Julian Assange è stato sottoposto a una sorta di perquisizione punitiva e trasferito in una cella di rigore nei giorni scorsi, in coincidenza con l’annuncio della firma da parte di Priti Patel, ministra dell’Interno del governo britannico di Boris Johnson, del decreto che ne autorizza la contestatissima estradizione negli Usa. Estradizione già approvata dalle corti del Regno Unito malgrado le proteste di attivisti dei diritti umani, associazioni per la tutela della libertà d’informazione e organismi dell’Onu che rischia di esporlo alla prospettiva d’essere condannato fino a 175 anni di carcere per aver contribuito a rendere pubblici a suo tempo documenti riservati imbarazzanti per molti governi, attraverso la piattaforma di WikiLeaks: inclusi file relativi a crimini di guerra americani in Afghanistan o Iraq.
A denunciarlo è stata nelle scorse ore la moglie del 51enne editore e giornalista australiano, l’avvocato sudafricana Stella Morris. Secondo Morris, gli addetti della prigione di massima sicurezza di Belmarsh (in cui Assange è detenuto da oltre tre anni, pur non avendo più alcuna pendenza con la giustizia britannica) hanno sostenuto di dover procedere così “per la sua protezione”. Ma in realtà, stando ai sostenitori, gli hanno inflitto “semplicemente un ulteriore “castigo extra giudiziale”, commettendo un abuso “inaccettabile e sicuramente illegale”.

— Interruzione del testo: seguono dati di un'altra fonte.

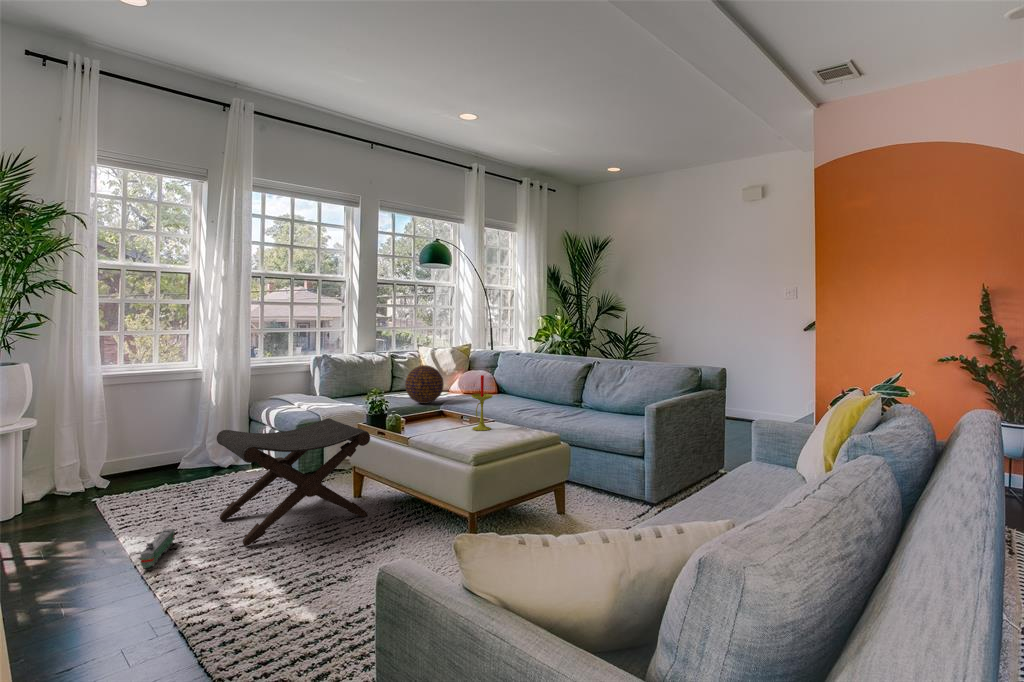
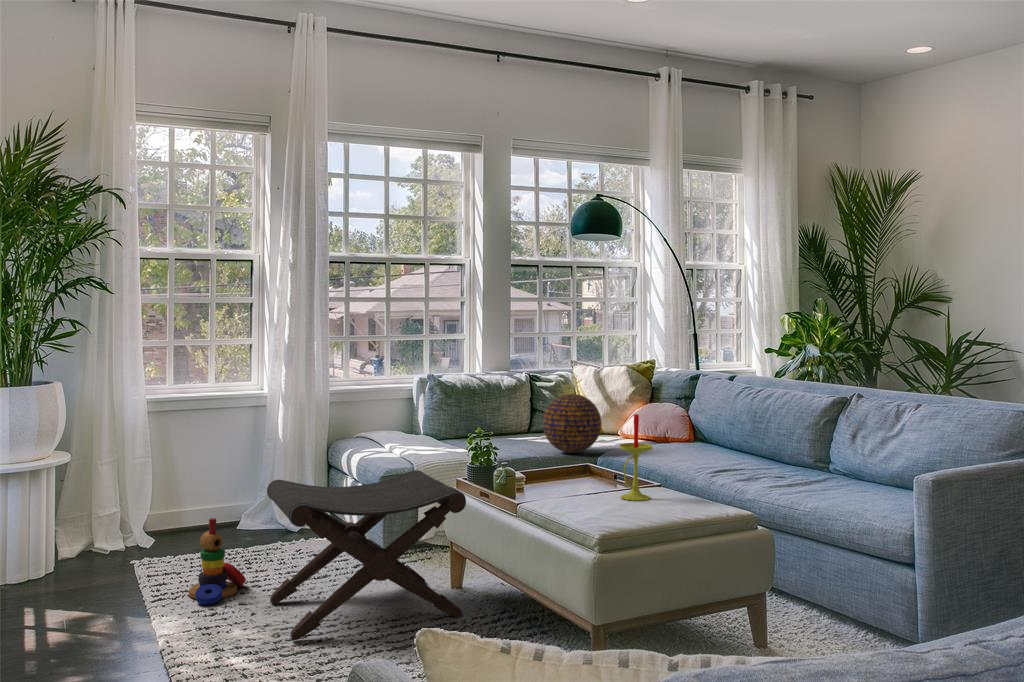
stacking toy: none [150,461,197,527] -> present [189,518,246,605]
toy train: present [140,529,175,568] -> none [166,607,211,654]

Raddoppiare gli sforzi per liberare Julian Assange
Stella Morris ha aggiunto che nel weekend successivo all’annuncio di Patel al fondatore di WikiLeaks è stata preclusa qualunque visita, malgrado egli abbia ancora diritto a chiedere l’avvio di un ultimo iter d’appello (entro 14 giorni), prima dell’ipotetica consegna all’alleato d’oltre oceano. Questi fatti – ha commentato John Rees, animatore della campagna ‘Assange Libero’ – “mostrano come le autorità reagiscano in modo vendicativo alle pressioni. E come noi dobbiamo raddoppiare gli sforzi per fermare l’estradizione, per il bene di Julian Assange e in nome della difesa della libera stampa”. (ANSA).